I was exhausted today, too, and was hoping to use the time before our performance to just rest for a tiny bit, but with him buzzing around me like a mosquito I couldn't relax and was on edge. I would've already exploded, but it was Kai. I couldn't yell at him, the most I could do was give him sass and attitude or ignore him which he had seemed to have gotten used to now. And that was dangerous. Why was he so insistent on talking to me despite me being so terrible to him?

"Y/N, I—"

"Kai, please. You're like a dog barking nonstop. Please, leave." I finally sighed exasperatedly, feeling defeated and exhausted. I didn't hear anything back from him, and opened my eyes and looked at the door to see the 6-foot-something golden retriever with a heart-achingly sad expression. "I'm sure there's others you can talk to."

"Well, I want to talk to you. When can we?" He asked me straightforwardly.

I never imagined that he'd become so bold. He wasn't that shy boy I once knew, not even hesitating to say what was on his mind. Was this happening because I was seeing him too often? During our first few sessions at Music Bank together, he avoided me like the plague and couldn't even look at me. But little by little, he began trying to talk to me and becoming more and more persistent by the day.

"What are you saying?" I asked him, slightly flustered.

"I'm saying that we haven't gotten a chance to catch up yet. I've been trying to do that all this time." Kai responded, furrowing his eyebrows. "I'm sorry that you're tired, but I feel like you're just using it as an excuse to avoid me."
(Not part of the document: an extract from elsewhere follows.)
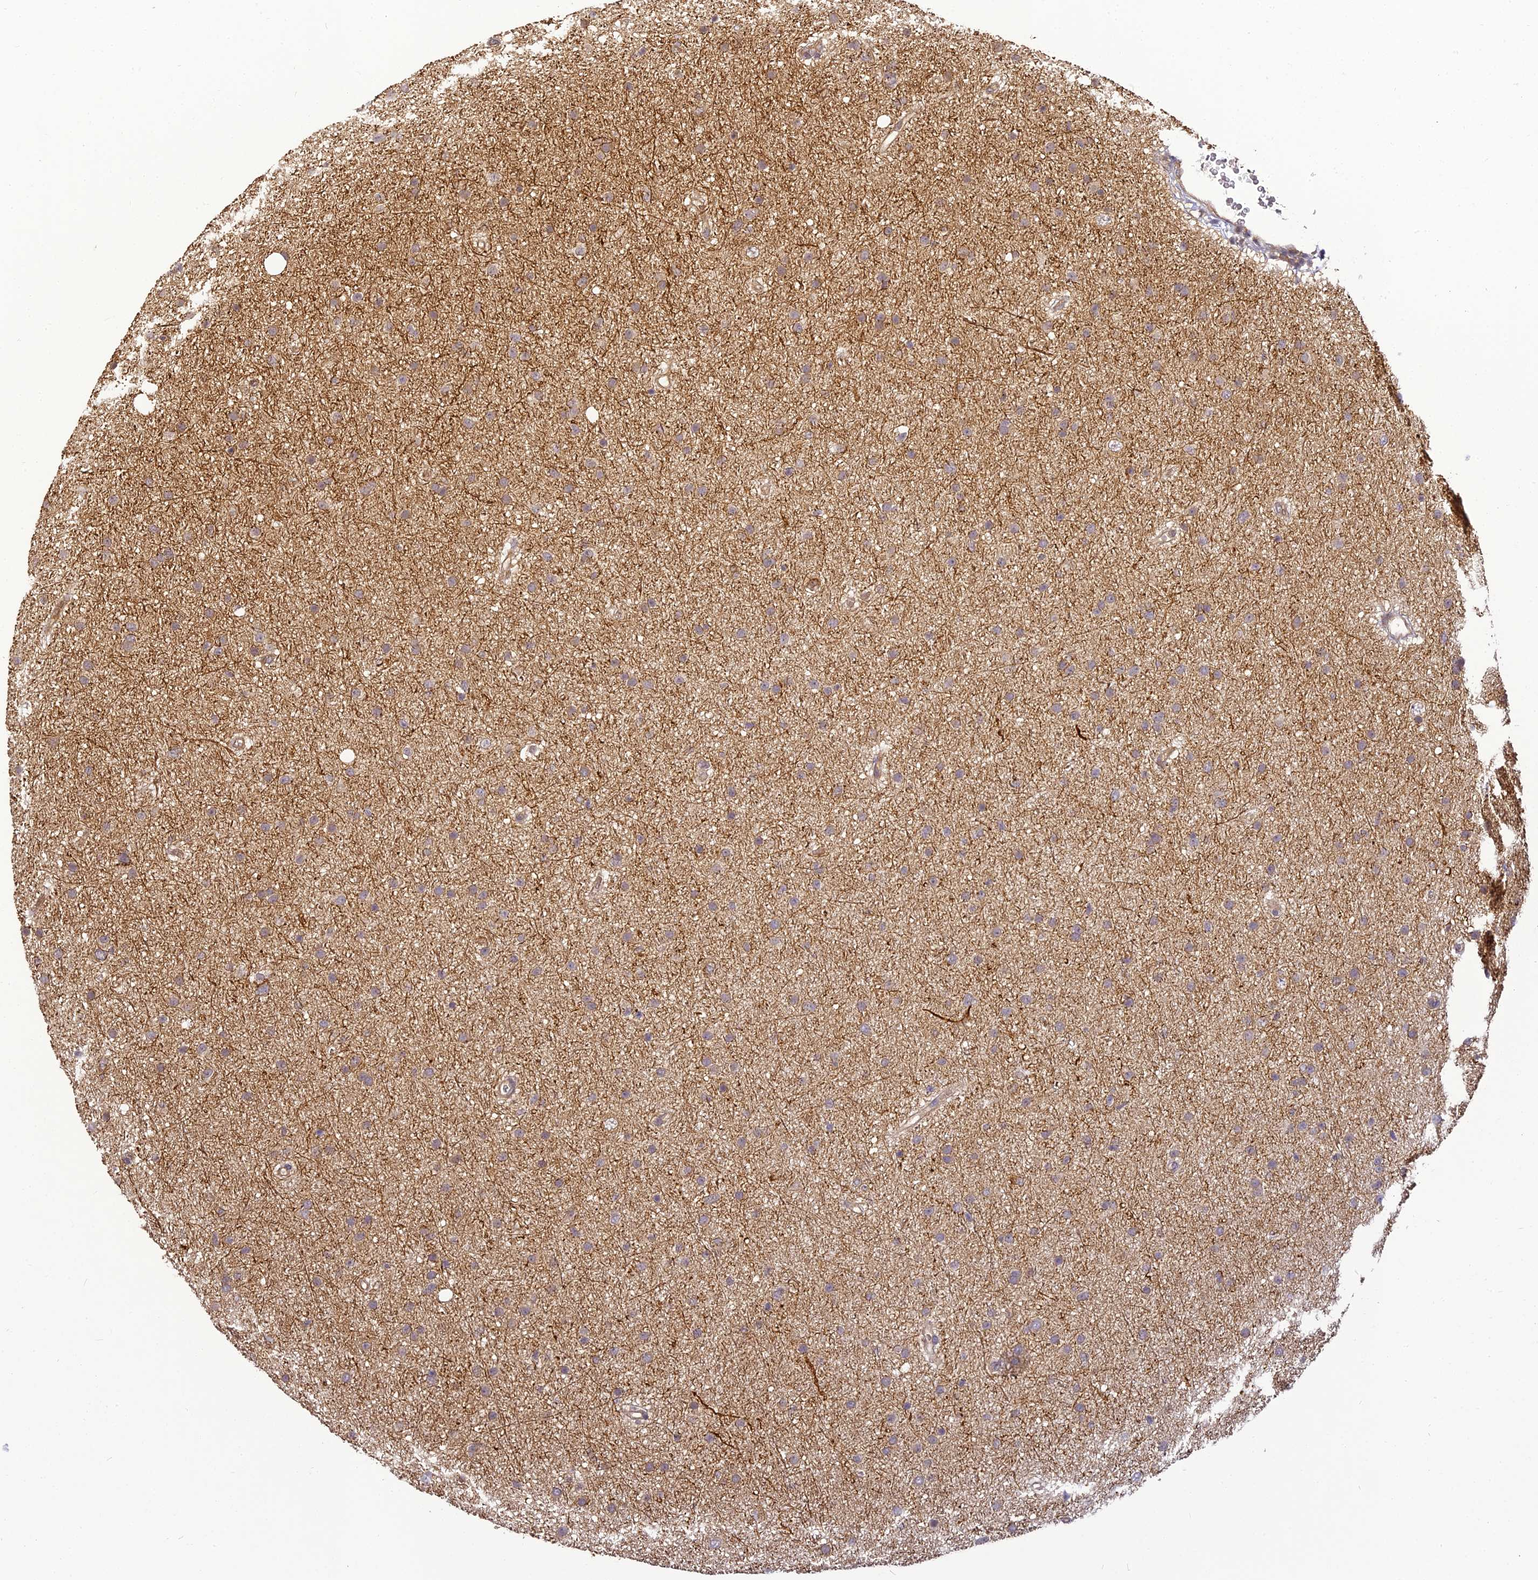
{"staining": {"intensity": "weak", "quantity": "<25%", "location": "cytoplasmic/membranous"}, "tissue": "glioma", "cell_type": "Tumor cells", "image_type": "cancer", "snomed": [{"axis": "morphology", "description": "Glioma, malignant, Low grade"}, {"axis": "topography", "description": "Cerebral cortex"}], "caption": "Photomicrograph shows no protein positivity in tumor cells of glioma tissue.", "gene": "BCDIN3D", "patient": {"sex": "female", "age": 39}}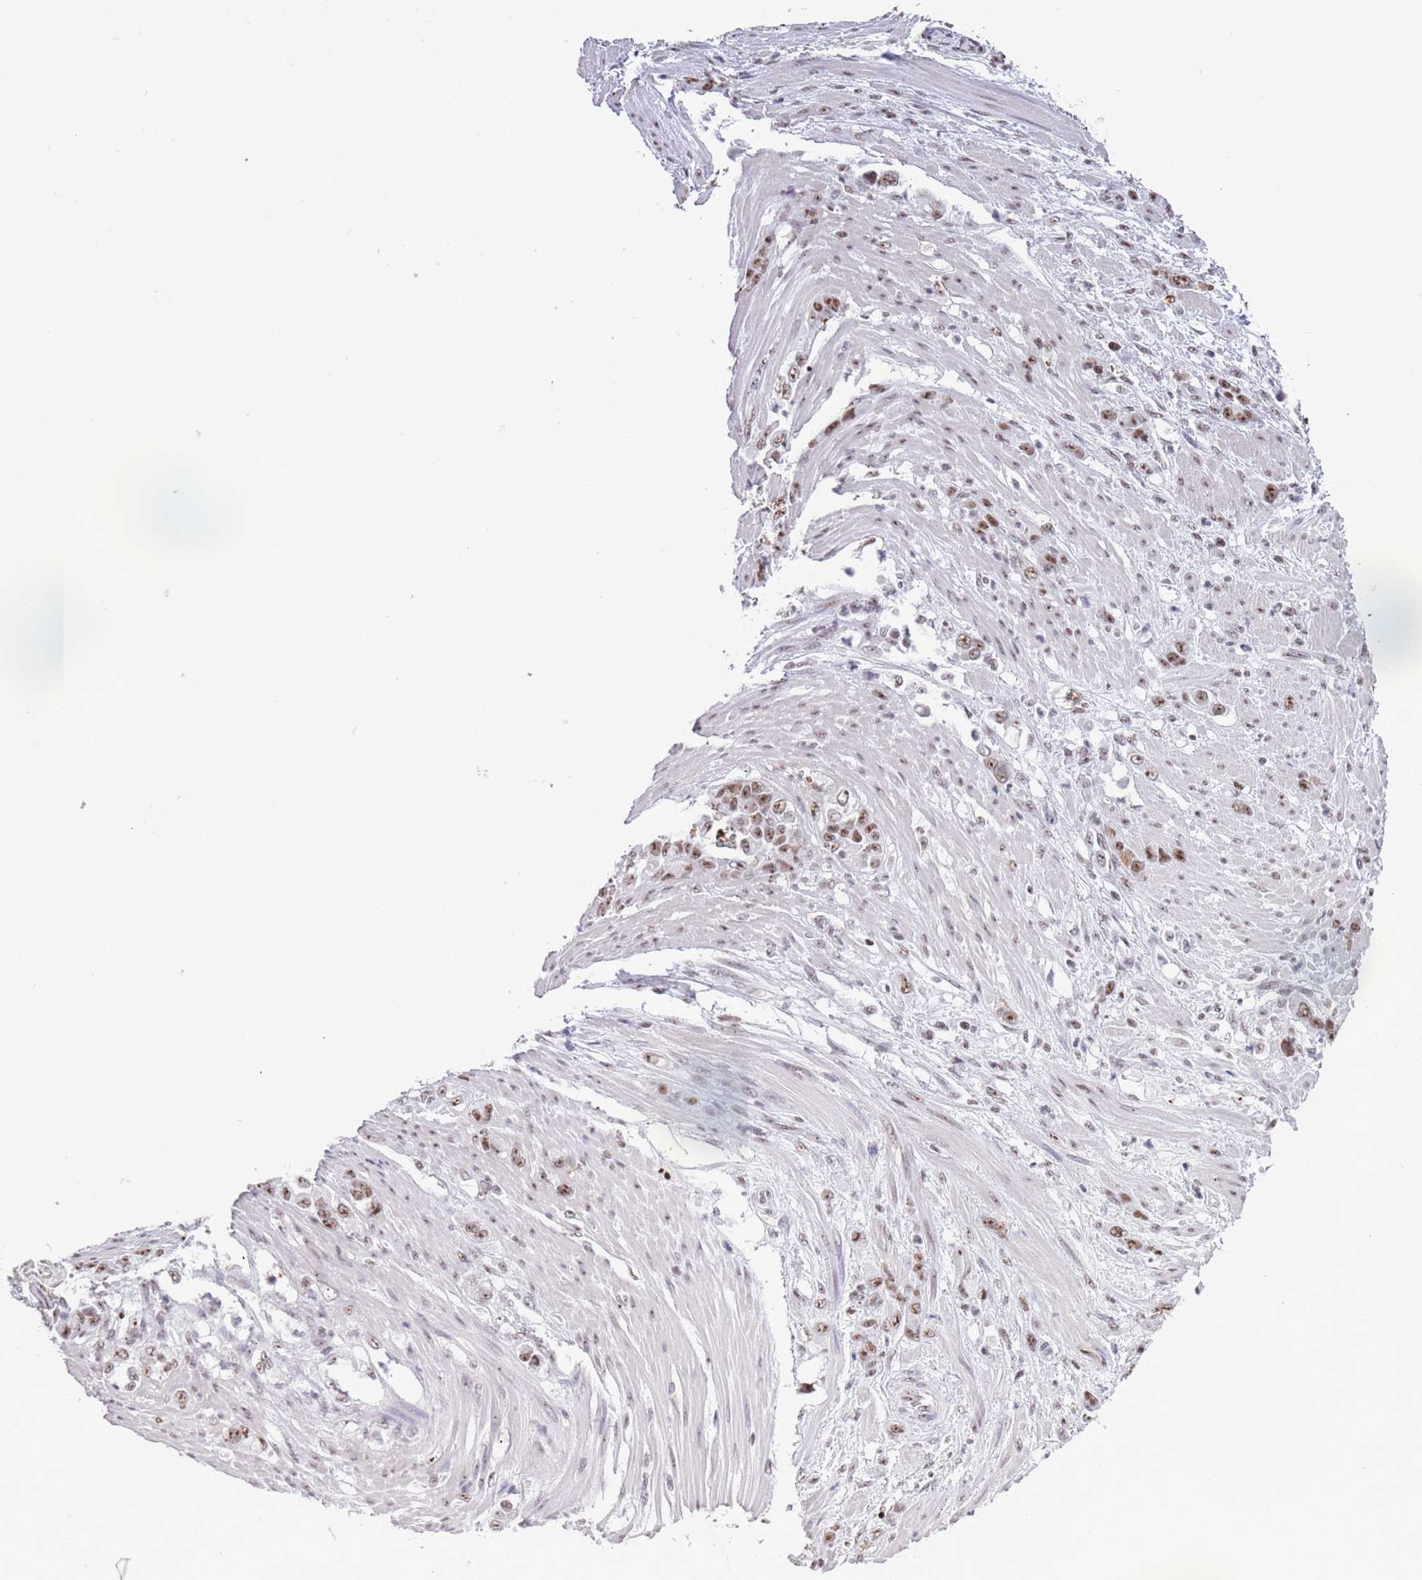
{"staining": {"intensity": "moderate", "quantity": ">75%", "location": "nuclear"}, "tissue": "stomach cancer", "cell_type": "Tumor cells", "image_type": "cancer", "snomed": [{"axis": "morphology", "description": "Normal tissue, NOS"}, {"axis": "morphology", "description": "Adenocarcinoma, NOS"}, {"axis": "topography", "description": "Stomach"}], "caption": "Protein positivity by immunohistochemistry (IHC) reveals moderate nuclear expression in about >75% of tumor cells in adenocarcinoma (stomach).", "gene": "EVC2", "patient": {"sex": "female", "age": 79}}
No, really. I am just tired. Wanting to avoid you is another whole thing.

"There's nothing to catch up on." I replied coldly.

"There is a lot to catch up on." He shot back.

"Not really. Nothing that you can't just look up about me." I scoffed, turning my chair away so that my back could face him and create a boundary between us.

I knew I was being cruel, but I couldn't let him phase me. I didn't want him to get close to me again, because all those old feelings were probably going to come back. I'd built myself up this far, to become untouchable and to not get hurt anymore, and I wasn't going to risk it. Just like I had changed, so had he. I didn't know him anymore, and couldn't be sure he wasn't going to use me like everyone else.

"I'm not gonna give up." Kai muttered with frustration, and a few moments later I heard him leave. I let out a breath I hadn't realize I was holding, looking at my reflection in the vanity mirror. I couldn't even recognize myself anymore. The person I used to care about the most, I was now hurting.